Problem requirements: In the data that follows, count the lines where "holder" appears, and write only the number.

The data:
· · · · ·

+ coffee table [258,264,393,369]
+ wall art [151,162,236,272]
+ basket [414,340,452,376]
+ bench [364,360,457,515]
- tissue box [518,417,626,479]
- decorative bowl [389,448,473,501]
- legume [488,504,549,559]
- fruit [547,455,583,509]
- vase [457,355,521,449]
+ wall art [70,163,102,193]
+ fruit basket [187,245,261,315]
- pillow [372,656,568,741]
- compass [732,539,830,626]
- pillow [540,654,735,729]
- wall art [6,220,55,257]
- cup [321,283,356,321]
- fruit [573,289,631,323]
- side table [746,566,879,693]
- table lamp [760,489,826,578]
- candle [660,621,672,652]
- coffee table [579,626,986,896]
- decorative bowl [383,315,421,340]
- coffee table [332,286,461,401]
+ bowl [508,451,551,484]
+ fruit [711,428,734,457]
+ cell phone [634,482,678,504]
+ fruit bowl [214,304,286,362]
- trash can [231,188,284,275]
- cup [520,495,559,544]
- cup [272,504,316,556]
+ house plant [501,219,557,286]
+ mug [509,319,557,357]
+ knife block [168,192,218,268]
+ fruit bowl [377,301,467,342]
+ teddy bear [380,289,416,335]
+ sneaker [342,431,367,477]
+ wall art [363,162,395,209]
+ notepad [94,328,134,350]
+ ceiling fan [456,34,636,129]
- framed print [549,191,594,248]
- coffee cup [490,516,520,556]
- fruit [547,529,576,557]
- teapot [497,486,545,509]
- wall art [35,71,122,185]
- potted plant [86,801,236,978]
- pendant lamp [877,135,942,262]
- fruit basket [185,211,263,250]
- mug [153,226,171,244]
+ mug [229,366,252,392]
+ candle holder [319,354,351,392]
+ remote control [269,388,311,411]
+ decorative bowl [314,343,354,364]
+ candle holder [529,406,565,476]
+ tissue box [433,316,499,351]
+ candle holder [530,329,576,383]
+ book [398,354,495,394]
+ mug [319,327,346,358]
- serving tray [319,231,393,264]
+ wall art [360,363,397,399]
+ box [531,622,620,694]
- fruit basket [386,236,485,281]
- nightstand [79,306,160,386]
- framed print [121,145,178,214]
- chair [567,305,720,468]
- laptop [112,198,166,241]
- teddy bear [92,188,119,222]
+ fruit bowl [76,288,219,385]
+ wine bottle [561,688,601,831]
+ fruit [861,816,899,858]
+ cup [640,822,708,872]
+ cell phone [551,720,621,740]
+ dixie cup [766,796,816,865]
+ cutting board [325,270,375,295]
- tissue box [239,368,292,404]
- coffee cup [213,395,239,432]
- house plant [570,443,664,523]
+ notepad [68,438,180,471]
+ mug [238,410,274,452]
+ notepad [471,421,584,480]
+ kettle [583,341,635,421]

· · · · ·

Exercise result: 3